------ Working data ------
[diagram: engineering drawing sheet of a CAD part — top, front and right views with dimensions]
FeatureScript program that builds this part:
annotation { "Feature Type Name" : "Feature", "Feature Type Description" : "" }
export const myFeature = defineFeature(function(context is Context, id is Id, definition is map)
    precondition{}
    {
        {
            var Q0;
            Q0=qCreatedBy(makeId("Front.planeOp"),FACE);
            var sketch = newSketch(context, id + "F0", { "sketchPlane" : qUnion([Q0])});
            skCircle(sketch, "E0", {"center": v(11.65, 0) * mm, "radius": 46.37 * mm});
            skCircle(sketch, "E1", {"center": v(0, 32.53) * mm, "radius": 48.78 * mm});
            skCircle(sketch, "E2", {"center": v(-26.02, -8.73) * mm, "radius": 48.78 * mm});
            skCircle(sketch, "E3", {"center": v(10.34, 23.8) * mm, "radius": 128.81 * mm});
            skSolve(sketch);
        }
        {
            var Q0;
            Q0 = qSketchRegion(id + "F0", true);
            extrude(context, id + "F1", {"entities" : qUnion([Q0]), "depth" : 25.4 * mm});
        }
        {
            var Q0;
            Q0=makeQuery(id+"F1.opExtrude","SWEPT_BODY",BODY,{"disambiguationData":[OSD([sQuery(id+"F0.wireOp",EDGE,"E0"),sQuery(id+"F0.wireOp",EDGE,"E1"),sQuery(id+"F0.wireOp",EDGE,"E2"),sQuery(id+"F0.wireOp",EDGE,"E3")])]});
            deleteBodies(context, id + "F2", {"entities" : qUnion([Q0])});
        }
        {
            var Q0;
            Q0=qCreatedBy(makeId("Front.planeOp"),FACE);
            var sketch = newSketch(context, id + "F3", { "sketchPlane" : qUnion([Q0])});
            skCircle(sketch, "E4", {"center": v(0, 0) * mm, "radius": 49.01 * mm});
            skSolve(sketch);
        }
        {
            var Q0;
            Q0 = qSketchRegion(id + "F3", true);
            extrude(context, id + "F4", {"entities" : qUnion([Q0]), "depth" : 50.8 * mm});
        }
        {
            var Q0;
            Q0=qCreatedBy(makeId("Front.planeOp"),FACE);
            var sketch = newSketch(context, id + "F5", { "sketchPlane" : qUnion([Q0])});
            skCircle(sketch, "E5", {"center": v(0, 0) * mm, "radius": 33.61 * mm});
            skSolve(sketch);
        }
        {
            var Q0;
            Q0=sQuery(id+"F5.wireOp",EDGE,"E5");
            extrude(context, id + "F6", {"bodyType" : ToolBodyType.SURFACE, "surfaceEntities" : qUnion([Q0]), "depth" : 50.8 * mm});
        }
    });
------
→ **Work to be completed**
Reproduce all of the material above word for word, keeping every line unchanged.

→ **Expected answer**
[diagram: engineering drawing sheet of a CAD part — top, front and right views with dimensions]
FeatureScript program that builds this part:
annotation { "Feature Type Name" : "Feature", "Feature Type Description" : "" }
export const myFeature = defineFeature(function(context is Context, id is Id, definition is map)
    precondition{}
    {
        {
            var Q0;
            Q0=qCreatedBy(makeId("Front.planeOp"),FACE);
            var sketch = newSketch(context, id + "F0", { "sketchPlane" : qUnion([Q0])});
            skCircle(sketch, "E0", {"center": v(11.65, 0) * mm, "radius": 46.37 * mm});
            skCircle(sketch, "E1", {"center": v(0, 32.53) * mm, "radius": 48.78 * mm});
            skCircle(sketch, "E2", {"center": v(-26.02, -8.73) * mm, "radius": 48.78 * mm});
            skCircle(sketch, "E3", {"center": v(10.34, 23.8) * mm, "radius": 128.81 * mm});
            skSolve(sketch);
        }
        {
            var Q0;
            Q0 = qSketchRegion(id + "F0", true);
            extrude(context, id + "F1", {"entities" : qUnion([Q0]), "depth" : 25.4 * mm});
        }
        {
            var Q0;
            Q0=makeQuery(id+"F1.opExtrude","SWEPT_BODY",BODY,{"disambiguationData":[OSD([sQuery(id+"F0.wireOp",EDGE,"E0"),sQuery(id+"F0.wireOp",EDGE,"E1"),sQuery(id+"F0.wireOp",EDGE,"E2"),sQuery(id+"F0.wireOp",EDGE,"E3")])]});
            deleteBodies(context, id + "F2", {"entities" : qUnion([Q0])});
        }
        {
            var Q0;
            Q0=qCreatedBy(makeId("Front.planeOp"),FACE);
            var sketch = newSketch(context, id + "F3", { "sketchPlane" : qUnion([Q0])});
            skCircle(sketch, "E4", {"center": v(0, 0) * mm, "radius": 49.01 * mm});
            skSolve(sketch);
        }
        {
            var Q0;
            Q0 = qSketchRegion(id + "F3", true);
            extrude(context, id + "F4", {"entities" : qUnion([Q0]), "depth" : 50.8 * mm});
        }
        {
            var Q0;
            Q0=qCreatedBy(makeId("Front.planeOp"),FACE);
            var sketch = newSketch(context, id + "F5", { "sketchPlane" : qUnion([Q0])});
            skCircle(sketch, "E5", {"center": v(0, 0) * mm, "radius": 33.61 * mm});
            skSolve(sketch);
        }
        {
            var Q0;
            Q0=sQuery(id+"F5.wireOp",EDGE,"E5");
            extrude(context, id + "F6", {"bodyType" : ToolBodyType.SURFACE, "surfaceEntities" : qUnion([Q0]), "depth" : 50.8 * mm});
        }
    });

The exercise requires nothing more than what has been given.